Wie gehen Sie bei TRUMPF mit den besonderen Anforderungen, Einstellungen und Verhaltensweisen von jüngeren und älteren Generationen um – haben diese Einfluss auf Ihr Leadership-Modell?

MAASSEN Da freue ich mich, eines meiner Lieblingsinstrumente beschreiben zu dürfen: Reverse Mentoring. Meine Mentorin ist Anfang 20, als Studierende der Dualen Hochschule Baden-Württemberg (DHBW) bei uns, und ich bin ihr Mentee. Wir sprechen über unsere unterschiedlichen Generationen, unsere Einstellungen, Werte, Handlungsweisen. Extrem lehrreich für mich, um besser zu verstehen, wie die Generation Z tickt. Und hoffentlich kann sie von mir auch Denkanstöße mitnehmen. 

Was begeistert Sie an Ihrer Rolle als CHRO – und wie hat sich diese verändert, gerade auch in den letzten Jahren?

MAASSEN Das besondere an der Personalarbeit und somit auch an meiner Rolle als CHRO ist es, immer wieder die Interessen der Mitarbeitenden und die Anforderungen des Unternehmens gegeneinander abzuwägen und idealerweise in Einklang zu bringen. 

Es freut mich besonders, dass in den vergangenen Jahren der Stellenwert der HR-Funktion endlich da ist, wo er hingehört. CEO, CFO und CHRO sind das Kraftdreieck der Unternehmensführung, die Ressourcen Geld und Mensch haben so ihre zentrale Bedeutung. Unverständlich ist es daher für mich, dass immer noch viele Unternehmen keine eigenständige HR-Funktion im Vorstand bzw. der Geschäftsführung etabliert haben. 

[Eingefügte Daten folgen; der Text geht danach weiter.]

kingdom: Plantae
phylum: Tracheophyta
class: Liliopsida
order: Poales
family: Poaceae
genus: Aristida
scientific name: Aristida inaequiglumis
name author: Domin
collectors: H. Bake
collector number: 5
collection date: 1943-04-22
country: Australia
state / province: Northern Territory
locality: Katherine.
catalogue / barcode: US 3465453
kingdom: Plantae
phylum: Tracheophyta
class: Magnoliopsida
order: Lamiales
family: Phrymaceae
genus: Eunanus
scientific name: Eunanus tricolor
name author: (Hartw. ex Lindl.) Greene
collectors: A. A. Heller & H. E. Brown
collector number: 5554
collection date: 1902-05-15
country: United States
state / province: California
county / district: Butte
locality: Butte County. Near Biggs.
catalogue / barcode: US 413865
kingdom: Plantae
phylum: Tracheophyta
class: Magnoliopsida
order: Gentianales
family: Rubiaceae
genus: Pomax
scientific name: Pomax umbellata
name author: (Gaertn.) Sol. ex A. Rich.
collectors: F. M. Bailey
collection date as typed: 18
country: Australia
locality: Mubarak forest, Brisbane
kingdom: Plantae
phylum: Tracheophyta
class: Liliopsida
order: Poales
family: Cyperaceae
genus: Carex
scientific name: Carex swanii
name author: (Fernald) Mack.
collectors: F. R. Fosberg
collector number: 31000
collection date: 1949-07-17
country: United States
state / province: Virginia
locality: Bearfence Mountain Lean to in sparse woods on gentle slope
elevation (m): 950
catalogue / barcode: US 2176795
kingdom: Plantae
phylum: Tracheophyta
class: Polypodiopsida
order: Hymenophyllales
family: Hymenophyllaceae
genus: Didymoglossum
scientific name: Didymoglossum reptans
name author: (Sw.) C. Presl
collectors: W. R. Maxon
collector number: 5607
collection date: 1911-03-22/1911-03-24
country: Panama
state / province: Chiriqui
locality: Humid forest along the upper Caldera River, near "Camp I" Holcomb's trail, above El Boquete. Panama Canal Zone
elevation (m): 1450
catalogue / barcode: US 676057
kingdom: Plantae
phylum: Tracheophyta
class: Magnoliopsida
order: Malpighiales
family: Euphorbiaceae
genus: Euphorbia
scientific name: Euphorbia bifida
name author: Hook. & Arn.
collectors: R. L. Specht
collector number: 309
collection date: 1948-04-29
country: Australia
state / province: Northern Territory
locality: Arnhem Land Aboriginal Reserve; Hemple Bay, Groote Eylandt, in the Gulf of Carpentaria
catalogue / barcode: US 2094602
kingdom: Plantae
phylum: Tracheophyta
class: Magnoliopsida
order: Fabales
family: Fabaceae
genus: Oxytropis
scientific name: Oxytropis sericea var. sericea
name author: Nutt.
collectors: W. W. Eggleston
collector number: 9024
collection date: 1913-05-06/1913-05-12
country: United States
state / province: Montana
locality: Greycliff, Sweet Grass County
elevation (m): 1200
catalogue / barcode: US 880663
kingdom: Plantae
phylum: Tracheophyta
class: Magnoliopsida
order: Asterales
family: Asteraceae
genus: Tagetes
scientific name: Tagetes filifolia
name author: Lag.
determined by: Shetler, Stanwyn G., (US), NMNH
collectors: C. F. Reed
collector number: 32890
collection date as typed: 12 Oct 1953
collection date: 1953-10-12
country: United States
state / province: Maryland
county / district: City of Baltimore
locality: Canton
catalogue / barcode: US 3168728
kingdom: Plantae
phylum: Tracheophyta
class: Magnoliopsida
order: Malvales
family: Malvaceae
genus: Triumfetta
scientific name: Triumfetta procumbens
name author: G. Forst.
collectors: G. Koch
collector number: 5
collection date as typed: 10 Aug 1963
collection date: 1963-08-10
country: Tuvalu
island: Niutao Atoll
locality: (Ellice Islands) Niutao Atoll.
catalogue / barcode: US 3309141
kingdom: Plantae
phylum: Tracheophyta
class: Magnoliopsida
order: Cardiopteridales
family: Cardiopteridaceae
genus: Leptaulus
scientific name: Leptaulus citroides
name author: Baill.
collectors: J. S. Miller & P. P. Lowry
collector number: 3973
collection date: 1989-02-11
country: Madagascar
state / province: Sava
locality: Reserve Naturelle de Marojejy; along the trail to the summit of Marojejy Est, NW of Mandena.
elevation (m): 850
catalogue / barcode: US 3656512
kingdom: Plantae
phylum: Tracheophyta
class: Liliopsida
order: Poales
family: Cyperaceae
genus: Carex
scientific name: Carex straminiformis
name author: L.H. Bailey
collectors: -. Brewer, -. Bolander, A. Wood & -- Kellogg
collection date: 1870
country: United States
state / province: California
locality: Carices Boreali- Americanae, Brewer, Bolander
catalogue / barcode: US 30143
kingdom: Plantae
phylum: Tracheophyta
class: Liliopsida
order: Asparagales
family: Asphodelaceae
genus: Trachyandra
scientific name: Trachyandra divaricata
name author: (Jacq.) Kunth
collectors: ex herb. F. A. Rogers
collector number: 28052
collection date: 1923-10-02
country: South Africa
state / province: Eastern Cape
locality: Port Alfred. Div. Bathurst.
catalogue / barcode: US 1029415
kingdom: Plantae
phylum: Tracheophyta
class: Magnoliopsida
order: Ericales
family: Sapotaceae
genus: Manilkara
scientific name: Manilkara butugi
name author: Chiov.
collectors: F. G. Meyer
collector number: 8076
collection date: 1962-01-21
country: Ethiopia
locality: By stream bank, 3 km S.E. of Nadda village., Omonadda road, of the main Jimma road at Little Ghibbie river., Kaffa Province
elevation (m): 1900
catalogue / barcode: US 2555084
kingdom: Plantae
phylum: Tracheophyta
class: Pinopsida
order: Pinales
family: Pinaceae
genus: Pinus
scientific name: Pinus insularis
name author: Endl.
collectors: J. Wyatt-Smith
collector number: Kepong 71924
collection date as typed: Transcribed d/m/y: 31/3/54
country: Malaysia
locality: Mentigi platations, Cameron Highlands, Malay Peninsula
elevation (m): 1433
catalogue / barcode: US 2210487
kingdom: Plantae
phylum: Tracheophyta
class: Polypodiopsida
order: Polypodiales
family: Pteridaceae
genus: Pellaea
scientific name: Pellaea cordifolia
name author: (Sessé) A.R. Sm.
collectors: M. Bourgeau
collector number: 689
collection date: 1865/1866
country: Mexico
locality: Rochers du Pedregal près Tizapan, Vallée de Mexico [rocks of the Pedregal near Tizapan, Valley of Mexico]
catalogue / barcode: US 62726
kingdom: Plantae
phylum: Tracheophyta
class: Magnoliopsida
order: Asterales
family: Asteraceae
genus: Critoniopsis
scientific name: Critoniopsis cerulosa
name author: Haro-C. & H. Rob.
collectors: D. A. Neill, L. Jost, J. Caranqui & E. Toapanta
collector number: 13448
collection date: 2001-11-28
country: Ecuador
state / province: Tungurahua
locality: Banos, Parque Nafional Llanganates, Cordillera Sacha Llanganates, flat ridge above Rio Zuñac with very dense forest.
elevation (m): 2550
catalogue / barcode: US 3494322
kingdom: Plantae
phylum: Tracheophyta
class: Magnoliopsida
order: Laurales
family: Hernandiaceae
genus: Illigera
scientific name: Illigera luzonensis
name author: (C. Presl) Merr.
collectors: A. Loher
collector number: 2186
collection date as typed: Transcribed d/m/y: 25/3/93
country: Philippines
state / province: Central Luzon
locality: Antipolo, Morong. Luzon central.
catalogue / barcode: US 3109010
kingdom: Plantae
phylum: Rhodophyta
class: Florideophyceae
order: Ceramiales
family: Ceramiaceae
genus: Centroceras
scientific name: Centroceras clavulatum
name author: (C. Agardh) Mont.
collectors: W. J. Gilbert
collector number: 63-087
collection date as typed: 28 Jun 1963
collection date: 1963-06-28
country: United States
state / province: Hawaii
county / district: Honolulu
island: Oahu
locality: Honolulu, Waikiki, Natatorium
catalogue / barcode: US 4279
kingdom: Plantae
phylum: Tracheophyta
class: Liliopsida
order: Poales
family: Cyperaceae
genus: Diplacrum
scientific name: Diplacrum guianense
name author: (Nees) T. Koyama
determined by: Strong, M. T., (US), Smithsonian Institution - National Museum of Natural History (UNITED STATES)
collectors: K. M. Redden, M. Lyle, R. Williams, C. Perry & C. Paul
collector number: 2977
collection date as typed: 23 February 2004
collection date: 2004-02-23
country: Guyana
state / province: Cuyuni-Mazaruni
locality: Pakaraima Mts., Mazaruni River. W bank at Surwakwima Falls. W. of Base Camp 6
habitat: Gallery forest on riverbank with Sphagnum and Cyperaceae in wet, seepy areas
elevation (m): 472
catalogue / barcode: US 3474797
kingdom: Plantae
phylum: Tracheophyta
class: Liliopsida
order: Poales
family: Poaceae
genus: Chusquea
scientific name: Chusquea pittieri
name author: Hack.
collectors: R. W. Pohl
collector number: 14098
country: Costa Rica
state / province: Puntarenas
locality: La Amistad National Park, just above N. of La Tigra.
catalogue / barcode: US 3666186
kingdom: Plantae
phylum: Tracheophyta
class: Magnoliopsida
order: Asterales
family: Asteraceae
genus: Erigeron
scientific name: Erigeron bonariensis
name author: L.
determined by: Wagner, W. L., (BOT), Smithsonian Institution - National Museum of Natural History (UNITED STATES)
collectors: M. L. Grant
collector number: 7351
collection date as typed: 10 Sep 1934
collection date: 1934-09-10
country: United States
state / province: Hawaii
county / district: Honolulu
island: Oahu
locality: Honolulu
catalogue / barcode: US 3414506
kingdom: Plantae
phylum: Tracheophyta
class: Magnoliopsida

Und wenn ich einen Wunsch frei hätte: Mehr HR-Kompetenz in deutschen Aufsichtsräten, bitte! 

 

Über Oliver Maassen:

Oliver Maassen ist seit 2020 Vorstand und Chief Human Resources Officer (CHRO) bei der TRUMPF SE + Co. KG, wo er zuvor den Bereich “Group Human Resources” leitete. Vor seinem Einstieg beim international tätigen Technologieunternehmen im Jahr 2017 war Maassen als Geschäftsführer einer Unternehmensberatung tätig. Seine Karriere als HR-Spezialist begann Maassen Anfang der neunziger Jahre im Bankensektor und war zuletzt Bereichsvorstand Personal der Hypovereinsbank. Der gebürtige Hamburger absolvierte ein BWL-Studium sowie eine Ausbildung zum Bankkaufmann.